→ **RECORDS FOR THIS EXERCISE**

***

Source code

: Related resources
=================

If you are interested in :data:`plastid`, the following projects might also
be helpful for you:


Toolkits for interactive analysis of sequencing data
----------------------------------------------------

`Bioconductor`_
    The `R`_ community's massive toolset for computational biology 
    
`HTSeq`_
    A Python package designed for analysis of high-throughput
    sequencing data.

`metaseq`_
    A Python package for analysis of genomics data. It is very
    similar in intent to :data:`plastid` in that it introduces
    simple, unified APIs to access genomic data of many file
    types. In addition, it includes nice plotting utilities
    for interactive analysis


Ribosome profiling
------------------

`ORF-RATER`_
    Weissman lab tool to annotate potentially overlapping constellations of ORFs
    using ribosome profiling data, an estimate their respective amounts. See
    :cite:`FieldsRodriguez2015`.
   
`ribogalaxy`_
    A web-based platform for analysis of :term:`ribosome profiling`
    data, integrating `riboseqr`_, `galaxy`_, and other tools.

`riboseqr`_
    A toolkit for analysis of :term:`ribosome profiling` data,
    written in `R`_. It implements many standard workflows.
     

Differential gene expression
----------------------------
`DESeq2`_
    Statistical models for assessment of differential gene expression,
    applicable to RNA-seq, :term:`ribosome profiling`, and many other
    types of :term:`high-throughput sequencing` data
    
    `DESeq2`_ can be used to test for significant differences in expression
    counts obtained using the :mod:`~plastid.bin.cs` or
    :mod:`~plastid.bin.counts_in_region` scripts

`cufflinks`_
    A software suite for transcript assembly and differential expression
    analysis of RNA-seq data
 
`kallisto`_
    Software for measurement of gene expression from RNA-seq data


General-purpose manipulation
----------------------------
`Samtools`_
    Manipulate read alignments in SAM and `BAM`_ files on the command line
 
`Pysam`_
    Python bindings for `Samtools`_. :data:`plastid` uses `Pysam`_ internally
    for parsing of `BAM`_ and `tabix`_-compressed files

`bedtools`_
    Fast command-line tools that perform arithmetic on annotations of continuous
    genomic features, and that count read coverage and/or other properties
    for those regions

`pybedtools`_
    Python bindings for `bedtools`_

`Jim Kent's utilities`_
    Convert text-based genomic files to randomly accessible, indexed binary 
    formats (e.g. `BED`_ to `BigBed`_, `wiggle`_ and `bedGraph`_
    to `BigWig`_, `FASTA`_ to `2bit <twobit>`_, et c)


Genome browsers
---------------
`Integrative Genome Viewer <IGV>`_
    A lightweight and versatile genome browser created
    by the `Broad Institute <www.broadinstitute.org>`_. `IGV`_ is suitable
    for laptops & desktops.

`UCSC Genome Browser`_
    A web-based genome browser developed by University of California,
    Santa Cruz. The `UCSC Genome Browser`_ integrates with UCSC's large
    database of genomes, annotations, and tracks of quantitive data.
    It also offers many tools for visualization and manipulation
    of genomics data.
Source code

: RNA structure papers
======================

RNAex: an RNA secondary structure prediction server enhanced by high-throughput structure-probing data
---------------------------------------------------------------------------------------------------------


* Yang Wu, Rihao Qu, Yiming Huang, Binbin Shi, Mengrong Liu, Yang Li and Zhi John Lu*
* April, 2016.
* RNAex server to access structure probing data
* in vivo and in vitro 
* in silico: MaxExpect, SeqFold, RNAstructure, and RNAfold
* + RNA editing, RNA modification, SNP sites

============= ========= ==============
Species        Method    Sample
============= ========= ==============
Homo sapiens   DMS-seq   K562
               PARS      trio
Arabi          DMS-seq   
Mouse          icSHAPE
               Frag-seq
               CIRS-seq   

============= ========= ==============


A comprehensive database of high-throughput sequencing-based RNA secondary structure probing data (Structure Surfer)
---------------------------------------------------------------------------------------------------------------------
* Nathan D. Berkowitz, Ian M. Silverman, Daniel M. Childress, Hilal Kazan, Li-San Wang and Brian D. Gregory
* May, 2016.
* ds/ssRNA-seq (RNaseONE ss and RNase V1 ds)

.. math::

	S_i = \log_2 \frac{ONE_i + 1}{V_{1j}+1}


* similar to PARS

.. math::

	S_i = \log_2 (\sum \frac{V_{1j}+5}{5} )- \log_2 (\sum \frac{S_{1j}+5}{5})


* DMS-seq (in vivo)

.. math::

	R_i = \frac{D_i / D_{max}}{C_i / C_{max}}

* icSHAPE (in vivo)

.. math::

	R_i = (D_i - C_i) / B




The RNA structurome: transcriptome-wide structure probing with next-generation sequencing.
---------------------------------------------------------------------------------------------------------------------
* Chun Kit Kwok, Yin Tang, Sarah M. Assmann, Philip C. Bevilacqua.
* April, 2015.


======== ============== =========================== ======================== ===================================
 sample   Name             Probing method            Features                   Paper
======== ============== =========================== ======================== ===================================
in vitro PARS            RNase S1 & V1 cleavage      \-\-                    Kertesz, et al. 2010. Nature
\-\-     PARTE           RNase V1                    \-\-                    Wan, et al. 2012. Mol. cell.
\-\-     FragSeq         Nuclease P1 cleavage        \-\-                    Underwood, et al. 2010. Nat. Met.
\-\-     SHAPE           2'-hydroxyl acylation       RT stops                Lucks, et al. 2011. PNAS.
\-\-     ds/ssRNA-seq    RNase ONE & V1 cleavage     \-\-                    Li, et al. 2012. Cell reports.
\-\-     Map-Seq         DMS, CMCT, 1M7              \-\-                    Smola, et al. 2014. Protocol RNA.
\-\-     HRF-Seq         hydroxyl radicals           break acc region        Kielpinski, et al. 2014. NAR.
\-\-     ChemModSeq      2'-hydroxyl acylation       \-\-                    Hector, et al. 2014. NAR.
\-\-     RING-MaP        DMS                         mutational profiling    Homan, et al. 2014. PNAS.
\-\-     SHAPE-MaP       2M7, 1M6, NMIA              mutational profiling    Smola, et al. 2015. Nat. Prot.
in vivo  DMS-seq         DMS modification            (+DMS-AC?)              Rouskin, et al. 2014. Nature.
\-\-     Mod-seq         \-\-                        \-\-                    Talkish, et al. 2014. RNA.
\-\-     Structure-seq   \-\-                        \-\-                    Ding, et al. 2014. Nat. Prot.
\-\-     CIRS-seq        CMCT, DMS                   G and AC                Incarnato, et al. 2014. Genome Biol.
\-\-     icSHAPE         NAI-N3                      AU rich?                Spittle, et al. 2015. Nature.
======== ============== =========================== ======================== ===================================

***

Set the material down exactly as written, starting at its first line. The line containing "and other tools." is the last one to include.

→ **ANSWER SPACE**
Source code

: Related resources
=================

If you are interested in :data:`plastid`, the following projects might also
be helpful for you:


Toolkits for interactive analysis of sequencing data
----------------------------------------------------

`Bioconductor`_
    The `R`_ community's massive toolset for computational biology 
    
`HTSeq`_
    A Python package designed for analysis of high-throughput
    sequencing data.

`metaseq`_
    A Python package for analysis of genomics data. It is very
    similar in intent to :data:`plastid` in that it introduces
    simple, unified APIs to access genomic data of many file
    types. In addition, it includes nice plotting utilities
    for interactive analysis


Ribosome profiling
------------------

`ORF-RATER`_
    Weissman lab tool to annotate potentially overlapping constellations of ORFs
    using ribosome profiling data, an estimate their respective amounts. See
    :cite:`FieldsRodriguez2015`.
   
`ribogalaxy`_
    A web-based platform for analysis of :term:`ribosome profiling`
    data, integrating `riboseqr`_, `galaxy`_, and other tools.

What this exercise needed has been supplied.